How responsible different countries’ are for climate change to date has long been a contentious issue. Contributing differently to the build-up of greenhouse gases in the atmosphere, some countries are considered more to blame for warming than others.
As well as carbon dioxide from fossil fuel burning and land use change, they examined methane, nitrous oxide and sulphate aerosol emissions.
The researchers then looked at the relationship between these emissions and temperature rise – weighing each type of emission according to the lifetime of the temperature change it causes.
By working out how much each country has emitted, they were able to work out how much temperature rise it had caused.
Unsurprisingly the research showed how a small number of countries account for a large share of greenhouse gas emissions. Together, the US, China, Russia, Brazil, India, Germany and the UK have been responsible for 63% of emissions.
Using the new method, the US – which takes top place in terms of historical emissions and contributing more than double the emissions of 2nd place holder China – is responsible for 0.15°C of warming. That’s close to 20% of the total temperature rise witnessed so far.

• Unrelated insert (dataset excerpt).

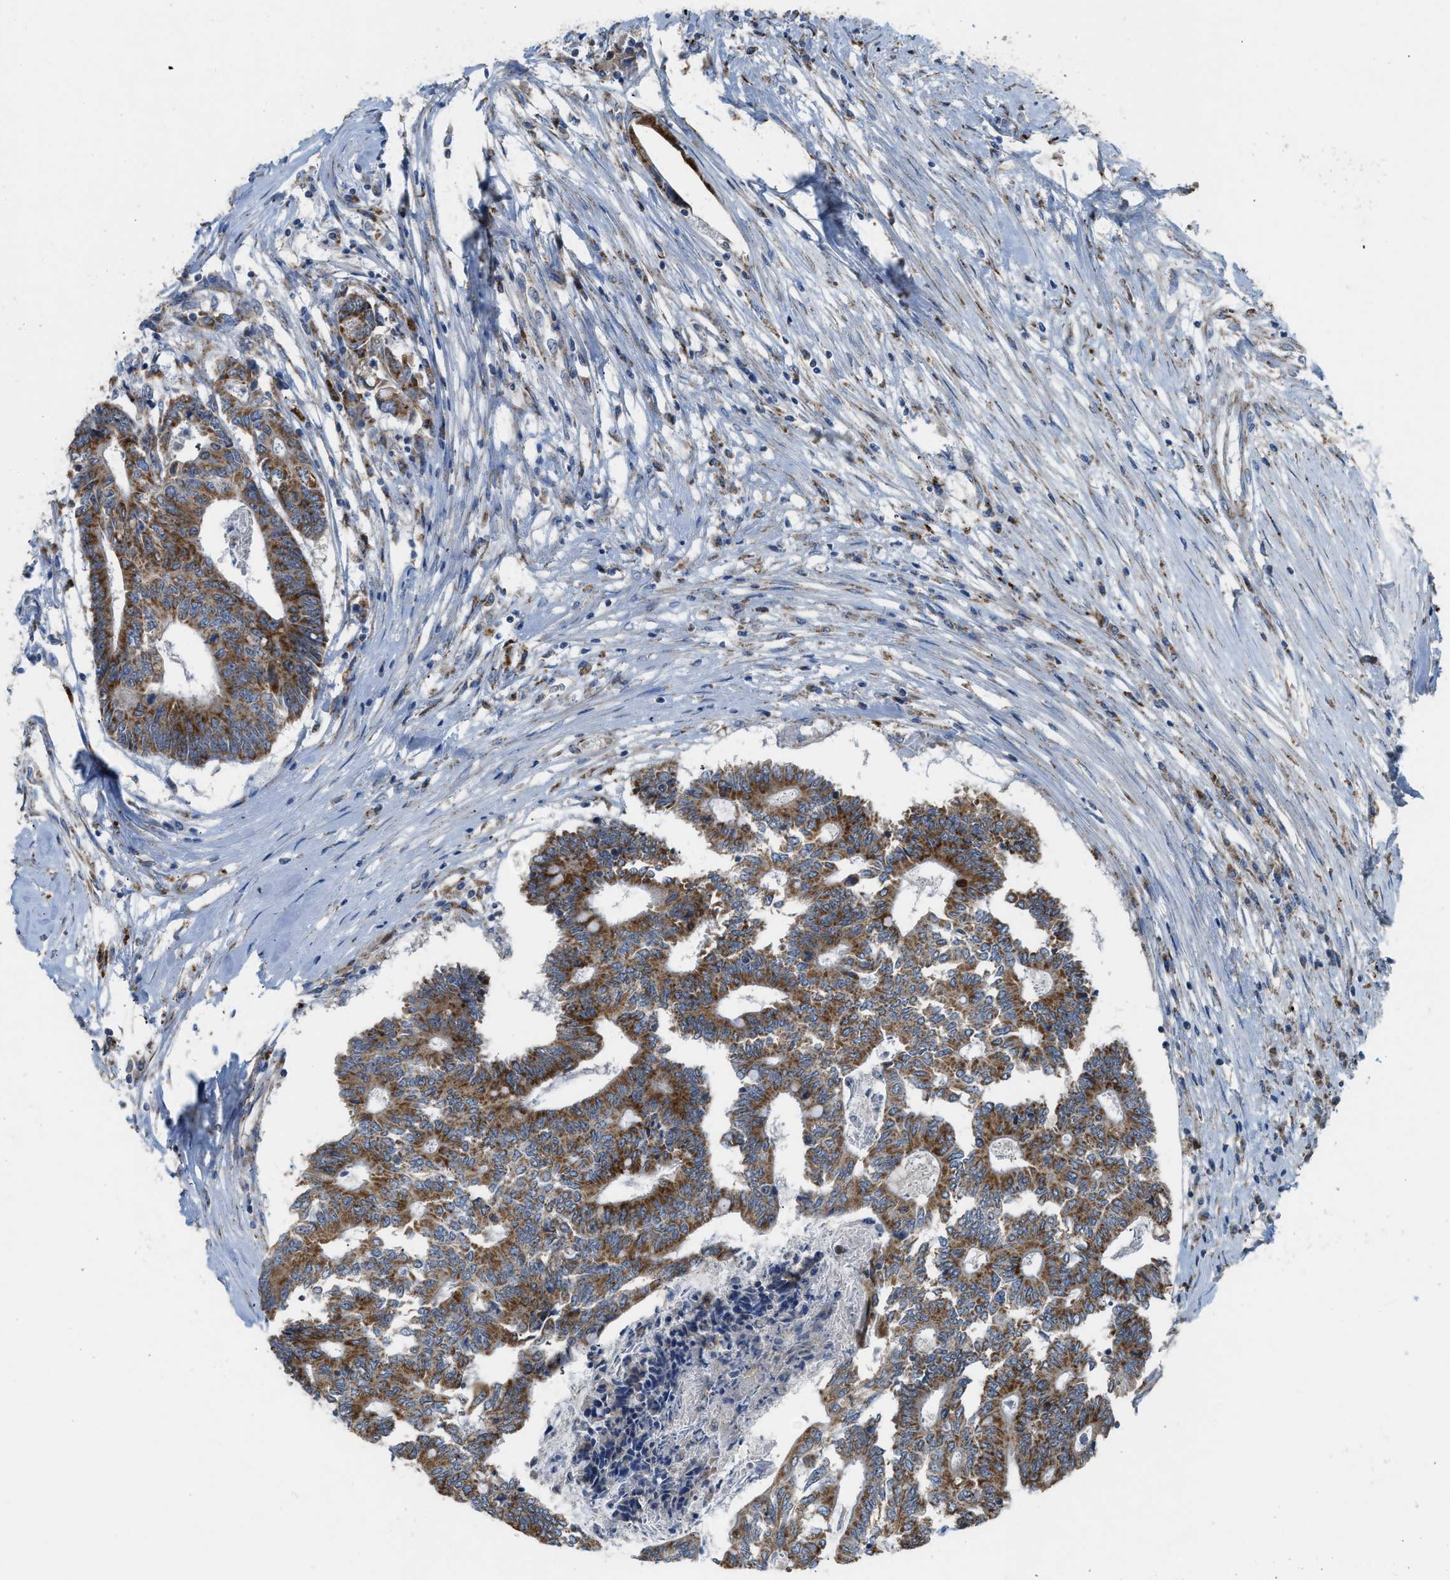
{"staining": {"intensity": "moderate", "quantity": ">75%", "location": "cytoplasmic/membranous"}, "tissue": "colorectal cancer", "cell_type": "Tumor cells", "image_type": "cancer", "snomed": [{"axis": "morphology", "description": "Adenocarcinoma, NOS"}, {"axis": "topography", "description": "Rectum"}], "caption": "Tumor cells display moderate cytoplasmic/membranous staining in about >75% of cells in adenocarcinoma (colorectal).", "gene": "SMIM20", "patient": {"sex": "male", "age": 63}}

China and Russia come next in the rankings – responsible for around 8% of emissions each – contributing around 0.06°C to global temperature rise, followed by Brazil and India, responsible for around 7% of global emissions and 0.05°C temperature rise each.

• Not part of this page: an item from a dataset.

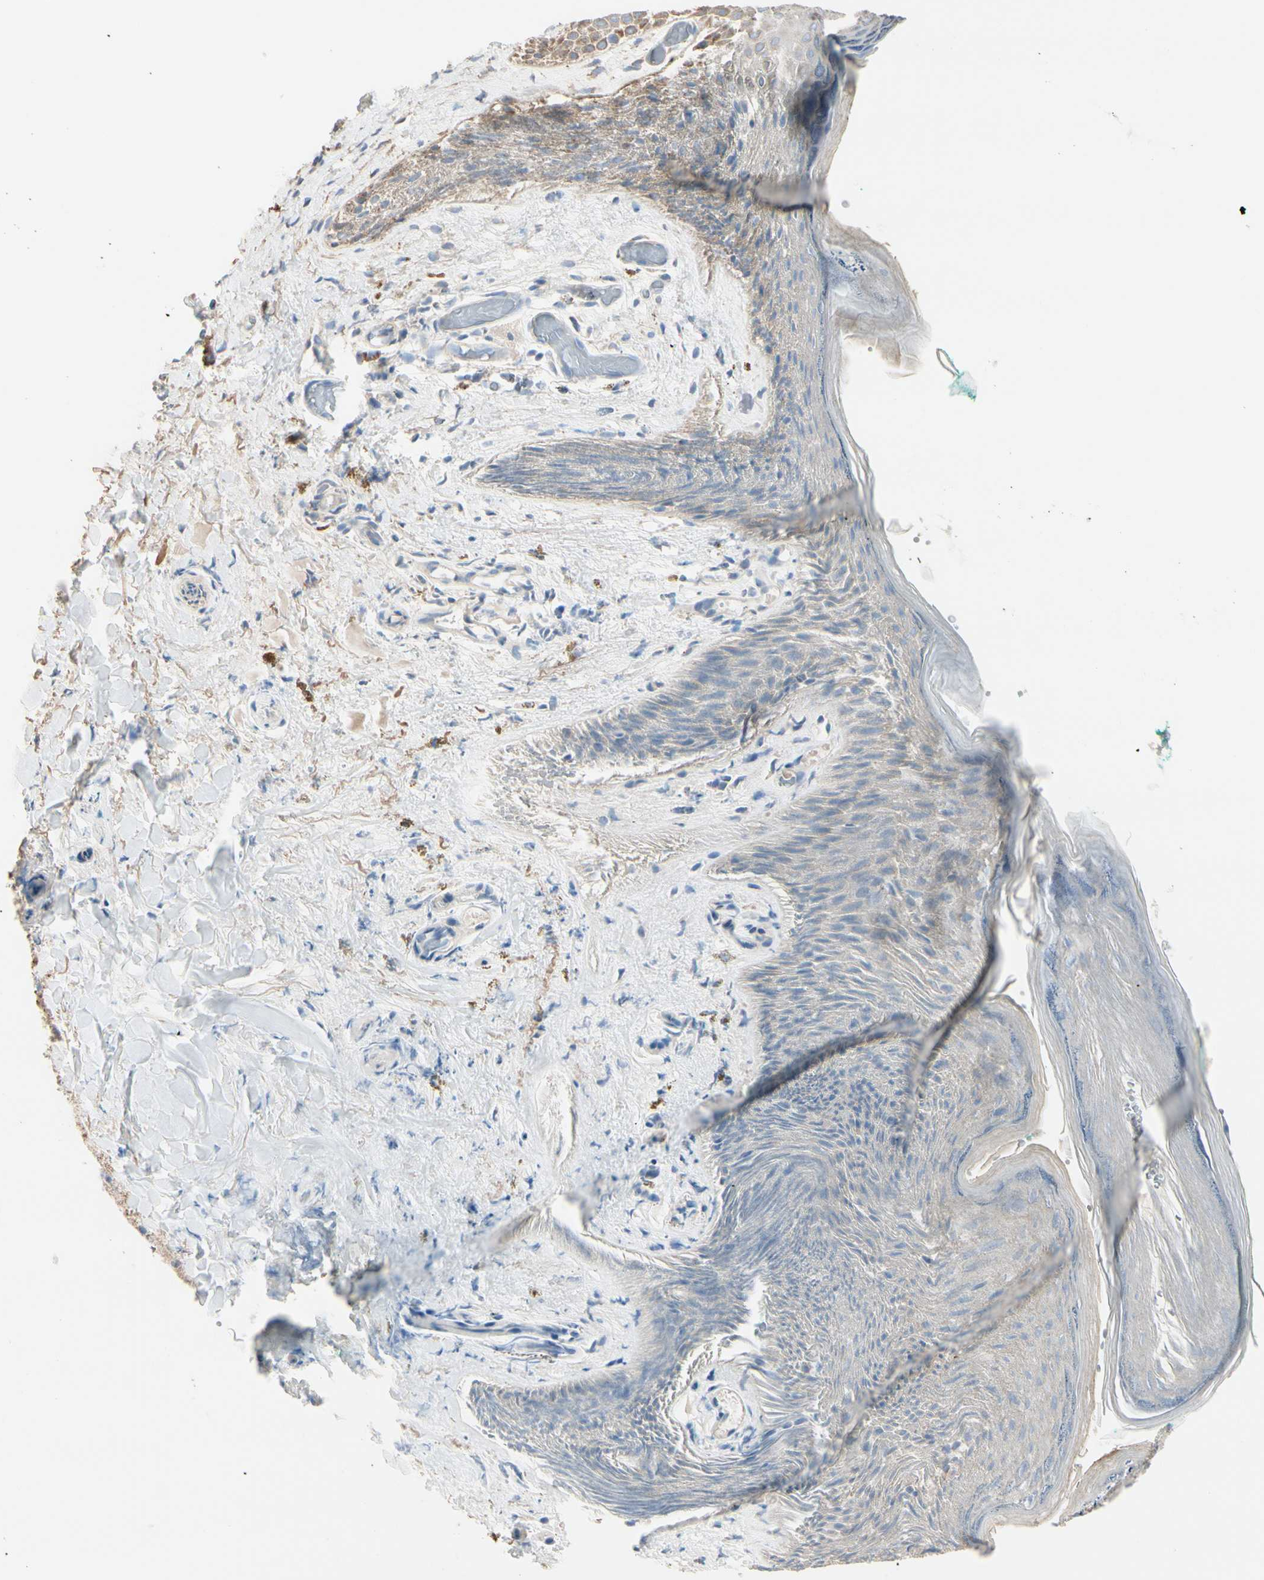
{"staining": {"intensity": "weak", "quantity": "25%-75%", "location": "cytoplasmic/membranous"}, "tissue": "skin", "cell_type": "Epidermal cells", "image_type": "normal", "snomed": [{"axis": "morphology", "description": "Normal tissue, NOS"}, {"axis": "topography", "description": "Anal"}], "caption": "IHC staining of unremarkable skin, which demonstrates low levels of weak cytoplasmic/membranous expression in about 25%-75% of epidermal cells indicating weak cytoplasmic/membranous protein staining. The staining was performed using DAB (3,3'-diaminobenzidine) (brown) for protein detection and nuclei were counterstained in hematoxylin (blue).", "gene": "EPHA3", "patient": {"sex": "male", "age": 74}}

Germany and the UK come in sixth and seventh – responsible for around 5% of emissions and 0.03°C of temperature rise.
The researchers experimented with various methods of illustrating the difference between countries’ emissions.
They examined contribution to temperature rise relative to population size (per capita emissions).
Here China and India fall to the bottom of the rankings. The UK jumps to first place ahead of the US when population size is considered – with the top seven countries all coming from the developed world.
They examined also emissions relative to geographical area.
Here countries, such as the UK and Japan jump up the rankings, having caused disproportionately more warming than the size of their country would suggest, while Canada and Australia fall down the table.
Understanding countries’ total historical emissions is a hugely complex task – and the researchers warn the latest results should be considered as a “reasonable best guess”.